Given instruction. Relabel the data below by replacing each occurrence of "phylum" with "division", keeping every other line unchanged. Leave out the pictures.

Data listing.
*****
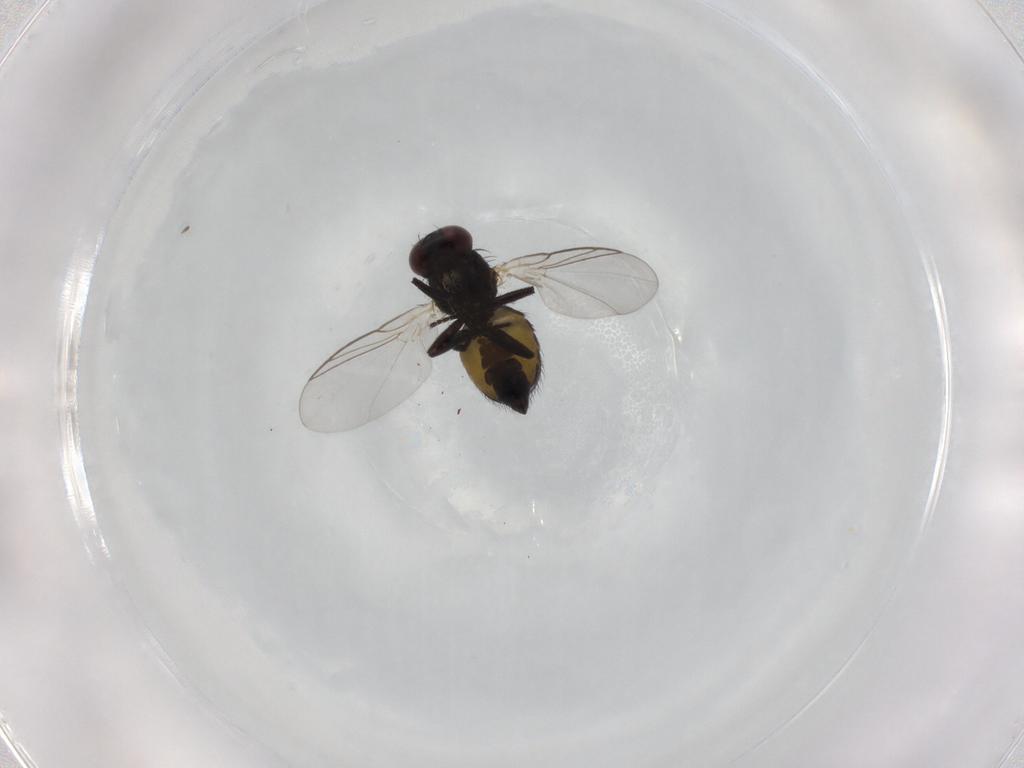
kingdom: Animalia
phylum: Arthropoda
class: Insecta
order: Diptera
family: Agromyzidae
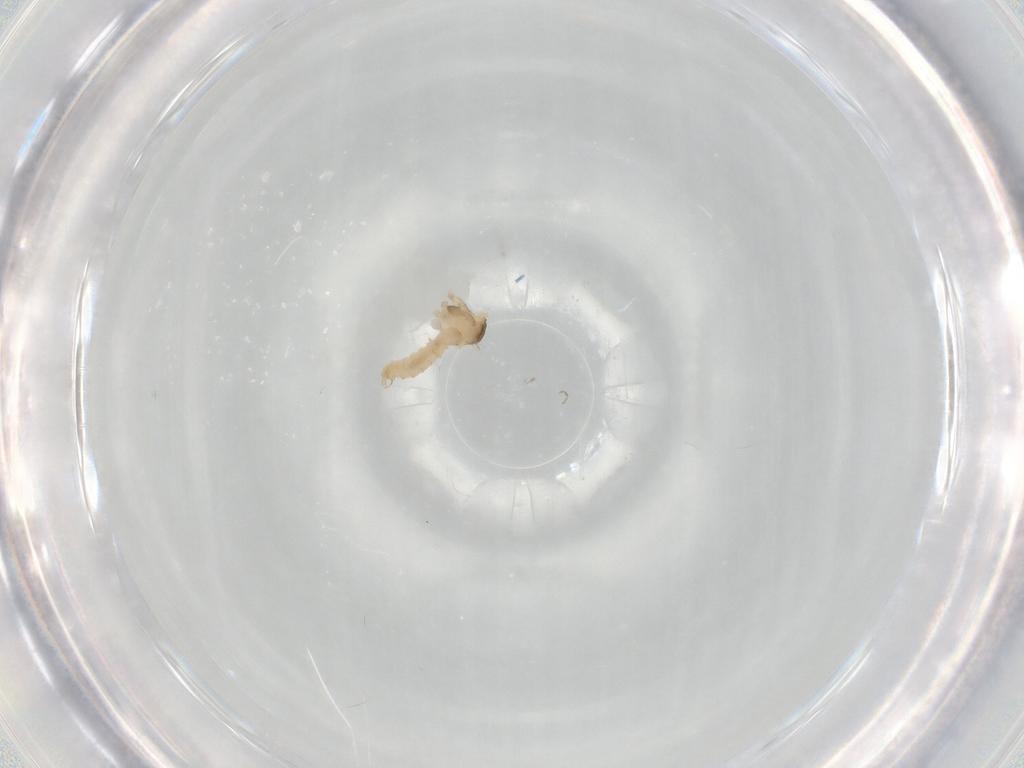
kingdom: Animalia
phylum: Arthropoda
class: Insecta
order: Diptera
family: Cecidomyiidae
*****
Task response.
kingdom: Animalia
division: Arthropoda
class: Insecta
order: Diptera
family: Agromyzidae
kingdom: Animalia
division: Arthropoda
class: Insecta
order: Diptera
family: Cecidomyiidae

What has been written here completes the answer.